Britain’s high streets have seen numbers of Thai, American, Mexican and Japanese managed restaurants soar over the past five years, while Chinese and Spanish managed restaurants appear to be on the decline.
According to research for the ongoing Market Growth Monitor from CGA and AlixPartners, the quarterly review of licensed premises in Britain, Thai managed restaurants have more than doubled in the five years to December 2018—leaping 123% from 66 to 147 following the rise of brands such as Giggling Squid and Rosa’s, as well as smaller operators.
The data—tracking outlets that are part of a pub or restaurant chain rather than independents—reveals that numbers of American themed restaurants jumped by 73% from 535 in December 2013 to 925 in December 2018, with barbecue-style and burger concepts among the biggest drivers. Interestingly, CGA data sees that the consumer focus on health-conscious foods means outlets have seen a decline of -1.4% within the last year.
Mexican restaurants meanwhile rose by 49% to 370 outlets, thanks to the expansion of popular concepts such as Wahaca, Barburrito and Tortilla. The number of Japanese sites climbed nearly as fast at 44% to 305, driven by sushi specialists such as YO! Sushi.
The trends are reinforced by data from CGA’s BrandTrack survey of consumers, which shows how interest in Thai, Mexican and Japanese food all increased between 2017 and 2018.
Market Growth Monitor figures also reveal steep rises in the number of Caribbean, Greek and Middle Eastern managed restaurants, though these were from much lower bases. At the other end of the scale, CGA’s data shows a 44% five-year drop in the number of Chinese managed restaurant numbers to just 61, and a 26% dip in those specializing in Spanish food to 64.

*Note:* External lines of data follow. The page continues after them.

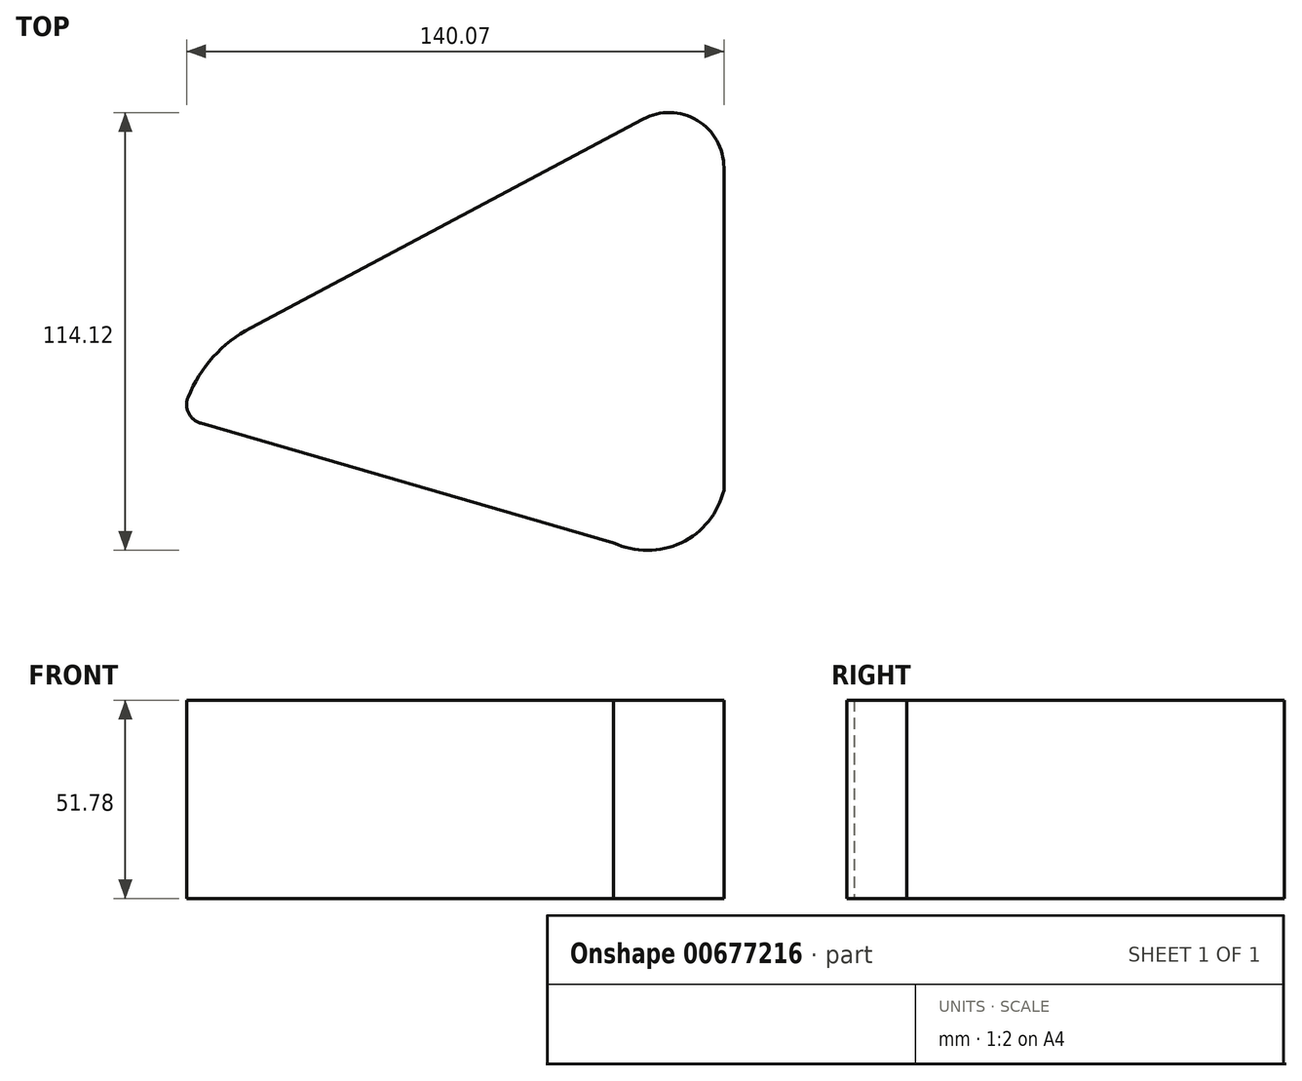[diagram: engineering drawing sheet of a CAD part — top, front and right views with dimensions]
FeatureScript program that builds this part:
annotation { "Feature Type Name" : "Feature", "Feature Type Description" : "" }
export const myFeature = defineFeature(function(context is Context, id is Id, definition is map)
    precondition{}
    {
        {
            var Q0;
            Q0=qCreatedBy(makeId("Top.planeOp"),FACE);
            var sketch = newSketch(context, id + "F0", { "sketchPlane" : qUnion([Q0])});
            skLineSegment(sketch, "E0", {"start": v(-75.31, -14.42) * mm, "end": v(37.3, -47.02) * mm});
            skLineSegment(sketch, "E1", {"start": v(37.3, -47.02) * mm, "end": v(37.3, -47.02) * mm});
            skArc(sketch, "E2", {"start": v(37.3, -47.02) * mm, "mid": v(54.96, -47.02) * mm, "end": v(66.07, -33.3) * mm});
            skLineSegment(sketch, "E3", {"start": v(66.07, -33.3) * mm, "end": v(66.07, 50.8) * mm});
            skArc(sketch, "E4", {"start": v(66.07, 50.8) * mm, "mid": v(59.12, 63.06) * mm, "end": v(45.03, 63.43) * mm});
            skLineSegment(sketch, "E5", {"start": v(45.03, 63.43) * mm, "end": v(-57.35, 8.99) * mm});
            skArc(sketch, "E6", {"start": v(-57.35, 8.99) * mm, "mid": v(-68.87, -0.77) * mm, "end": v(-75.31, -14.42) * mm});
            skSolve(sketch);
        }
        {
            var Q0;
            Q0=makeQuery(id+"F0.imprint","IMPRINT",FACE,{"disambiguationData":[TD([[makeQuery(id+"F0.imprint","IMPRINT",EDGE,{"derivedFrom":sQuery(id+"F0.wireOp",EDGE,"E0")}),1.0]])]});
            extrude(context, id + "F1", {"entities" : qUnion([Q0]), "depth" : 51.78 * mm, "offsetDistance" : 25.4 * mm});
        }
        {
            var Q0;
            Q0=makeQuery(id+"F1.opExtrude","SWEPT_EDGE",EDGE,{"disambiguationData":[OSD([sQuery(id+"F0.wireOp",EDGE,"E0"),sQuery(id+"F0.wireOp",EDGE,"E6")])]});
            fillet(context, id + "F2", {"entities" : qUnion([Q0]), "radius" : 5.08 * mm, "tangentPropagation" : true, "allowEdgeOverflow" : false});
        }
    });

CGA’s business unit director for food and retail Karl Chessell said: “This is an example of the fast-changing tastes of British diners. As consumers broaden their horizons with travel they are discovering many new cuisines and are bringing their appetite for fresh flavours back home. This trend is particularly obvious in the Asian sector, where food knowledge has gone way beyond Chinese, and interest in Thai, Japanese and a repertoire of other cuisines is soaring. The healthy aspects of these foods may well be another factor in their popularity.”
He added: “The rise of managed Mexican restaurants shows the appeal of bold, spicy flavours. Many Mexican brands have also benefited from factors of convenience and location, which CGA data consistently shows to be big drivers of restaurant choice. Our new Business Leaders’ Survey tips premium fast food, flexible formats and street food style operators as likely to thrive in 2019—and Mexican food plays very well to all three segments. Spanish food, meanwhile, has probably been another victim of the huge diversification of food tastes, though of course some Spanish brands continue to thrive.”
AlixPartners managing director Graeme Smith said: “The Asian-led part of the restaurant market is of particular interest to investors given its current popularity among consumers and is ripe for further M&A activity. There is more careful focus on what sets a brand apart from its peers and a clamour to acquire the best-in-class brand in each vertical and cuisine.
“We would expect to see Private Equity be increasingly active in the segment of the market, following the consumer-led demand. Trade buyers may well compete here to add Asian brands to their stable in the wake of the acquisition of Wagamama by TRG. For the more established segments we would also expect more and more brands to be turning their attention overseas to increase their expansion options.”
Market Growth Monitor data shows that Italian remains by far the most common type of cuisine in managed restaurants, with numbers rising 12% to 1,923 in the five years to December 2018. But the figure has been trimmed by 4% in the last year, as several Italian brands, including Jamie’s Italian and Prezzo, have closed a large number of outlets as high streets reach saturation point.
Across the board, the Market Growth Monitor reveals the number of managed restaurants is now in decline for the first time in 14 years.